One possible exception: since we are limited to only MAKING three nominations per month, perhaps one individual should not be able to have more than three pictures nominated.

But really, it's up to US to make sure WE are scouting the forum, looking for those "hidden treasures" instead of just nominating the easy choices, I guess.


----------



## Overread (Jan 7, 2013)

sm4him said:


> But really, it's up to US to make sure WE are scouting the forum, looking for those "hidden treasures" instead of just nominating the easy choices, I guess.

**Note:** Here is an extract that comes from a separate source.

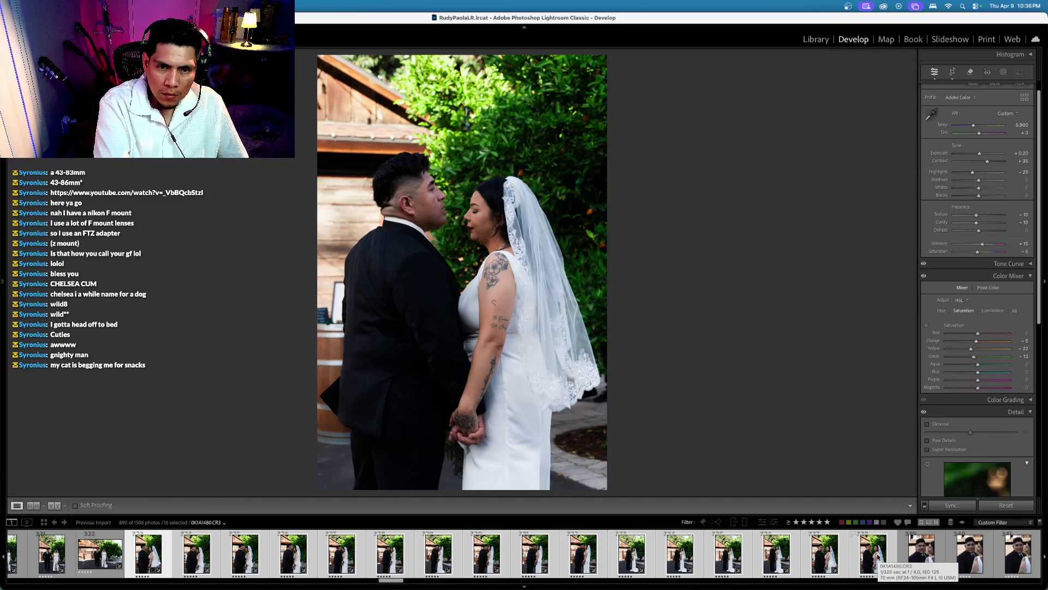
left_click(816, 568)
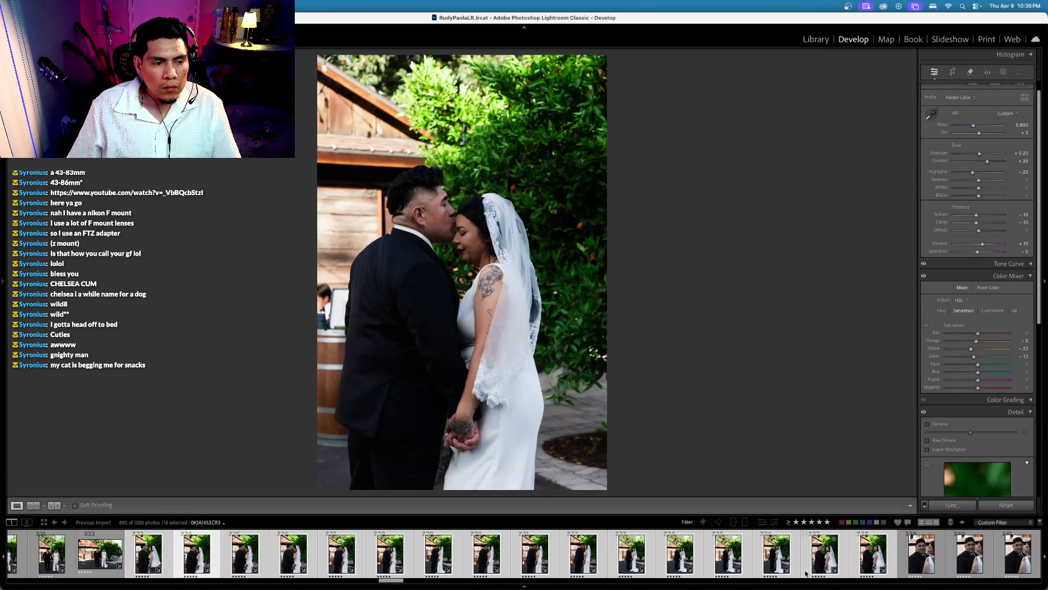
key("Left")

This is really the heart of the matter. The nominations are made by members of the forum just as the votes are; aside from the photo being posted during the month we don't operate many limits on this competition. We really leave it to all members to choose the photos they want to nominate and the people they want to have their vote. As for the point on winners I don't think we've had a repeat winner in the last year and I'd also say that my overall impression is that we've actually had quite a few new members nominated and going through to winning.


----------



## sleist (Jan 8, 2013)

jwbryson1 said:


> What are the rules for POTM in terms of how often the same person can be nominated and how often they can win?
> 
> I have nothing personal against anybody on this forum, but every month it seems several of the same people get nominated.  Sure, go ahead and flame me with "if your photos were good then maybe you'd get nominated," but that's silly because that's not the point I'm making.
> 
> Anybody agree / disagree with me?



The best way I can think of for you to help prevent this would be to actively nominate different people.  As the saying goes, if you aren't part of the solution, then you're part of the problem.  If you've done that already, then the only other option would be to push others to nominate and be involved.  I know that I have not really taken part in this despite being nominated once before (I think).  I tend to forget about the whole thing - short attention span and all that ...


----------



## Sarmad (Jan 9, 2013)

I think it's photo of the month, not photographer of the month, and personally I feel that if same person has two wonderful photographs, both should be nominated instead of one good and one bad photo from someone else!


----------



## rambler (Jan 14, 2013)

Debate aside...I am impressed by the quality of the images this month.  Wonderful, thoughtful work.


----------



## juliarvil973 (Jan 24, 2013)

i like water fall the most. so sad that i only know that now. haizz


----------